Start of ENTRIES PROVIDED

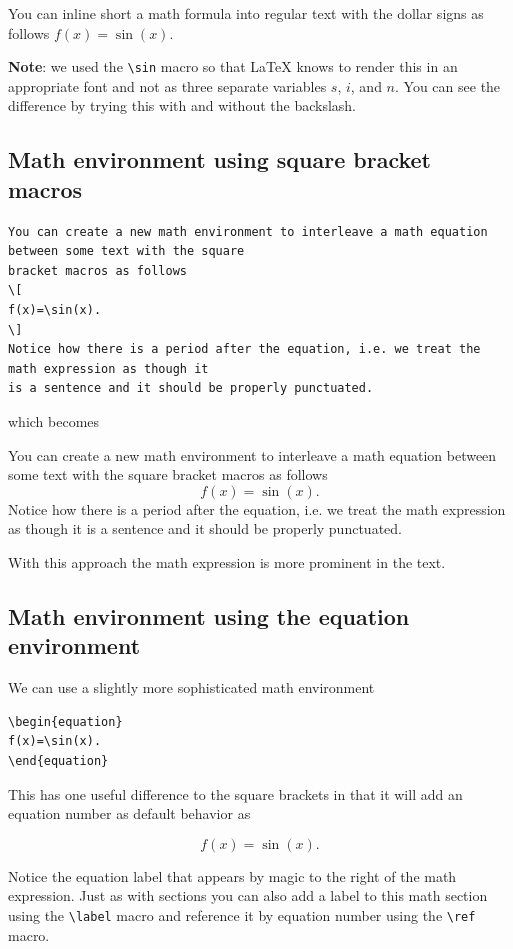 \begin{tcolorbox}
You can inline short a math formula into regular text with the dollar signs as follows $f(x)=\sin(x)$.
\end{tcolorbox}

{\bf Note}: we used the \verb|\sin| macro so that \LaTeX{} knows to render this in an appropriate font and not as three separate variables $s$, $i$, and $n$. You can see the difference by trying this with and without the backslash.

\subsection{Math environment using square bracket macros}

\begin{verbatim}
You can create a new math environment to interleave a math equation between some text with the square
bracket macros as follows 
\[
f(x)=\sin(x).
\]
Notice how there is a period after the equation, i.e. we treat the math expression as though it
is a sentence and it should be properly punctuated.
\end{verbatim}
which becomes

\begin{tcolorbox}
You can create a new math environment to interleave a math equation between some text with the square bracket macros as follows 
\[
f(x)=\sin(x).
\]
Notice how there is a period after the equation, i.e. we treat the math expression as though it is a sentence and it should be properly punctuated.
\end{tcolorbox}

With this approach the math expression is more prominent in the text. 

\subsection{Math environment using the equation environment}

We can use a slightly more sophisticated math environment 
\begin{verbatim}
\begin{equation}
f(x)=\sin(x).
\end{equation}
\end{verbatim}
This has one useful difference to the square brackets in that it will add an equation number as default behavior as 
\begin{tcolorbox}
\begin{equation}
f(x)=\sin(x).
\end{equation}
\end{tcolorbox}
Notice the equation label that appears by magic to the right of the math expression. Just as with sections you can also add a label to this math section using the \verb|\label| macro and reference it by equation number using the \verb|\ref| macro.

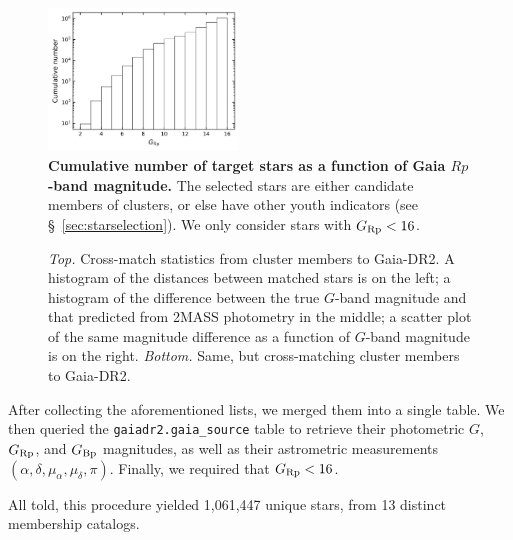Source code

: \documentclass[12pt,twocolumn,tighten]{aastex62}
\begin{document}
\begin{figure}[t]
	\begin{center}
		\leavevmode
		\includegraphics[width=0.45\textwidth]{target_star_cumulative_counts.png}
	\end{center}
	\vspace{-0.2cm}
	\caption{
    {\bf Cumulative number of target stars as
    a function of Gaia $Rp$-band magnitude.}  The selected stars are
    either candidate members of clusters, or else have other youth
    indicators (see \S~\ref{sec:starselection}). We only consider
    stars with $G_{\rm Rp} < 16$.
	\label{fig:cdips_targets}
	}
\end{figure}

\begin{figure}[!ht]
	\vspace{-0.8cm}
	\caption{
    {\it Top.} Cross-match statistics from
    \cite{Kharchenko_et_al_2013} cluster members to Gaia-DR2. A
    histogram of the distances between matched stars is on the left; a
    histogram of the difference between the true $G$-band magnitude
    and that predicted from 2MASS photometry in the middle; a scatter
    plot of the same magnitude difference as a function of $G$-band
    magnitude is on the right.
    {\it Bottom.} Same, but cross-matching \cite{dias_proper_2014}
    cluster members to Gaia-DR2.
	}
	\label{fig:xmatch_info}
\end{figure}


After collecting the aforementioned lists, we
merged them into a single table. We then queried the
\texttt{gaiadr2.gaia\_source} table to retrieve their photometric $G$,
$G_{\rm Rp}$, and $G_{\rm Bp}$ magnitudes, as well as their
astrometric measurements $(\alpha, \delta, \mu_\alpha, \mu_\delta,
\pi)$.  Finally, we required that $G_{\rm Rp} < 16$.  

All told, this procedure yielded 1{,}061{,}447 unique stars, from 13 distinct
membership catalogs.
\end{document}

End of ENTRIES PROVIDED

WHAT TO DO:
Whenever a line of the data includes the word "properly", show that line in full.

EXERCISE SOLUTION:
is a sentence and it should be properly punctuated.
Notice how there is a period after the equation, i.e. we treat the math expression as though it is a sentence and it should be properly punctuated.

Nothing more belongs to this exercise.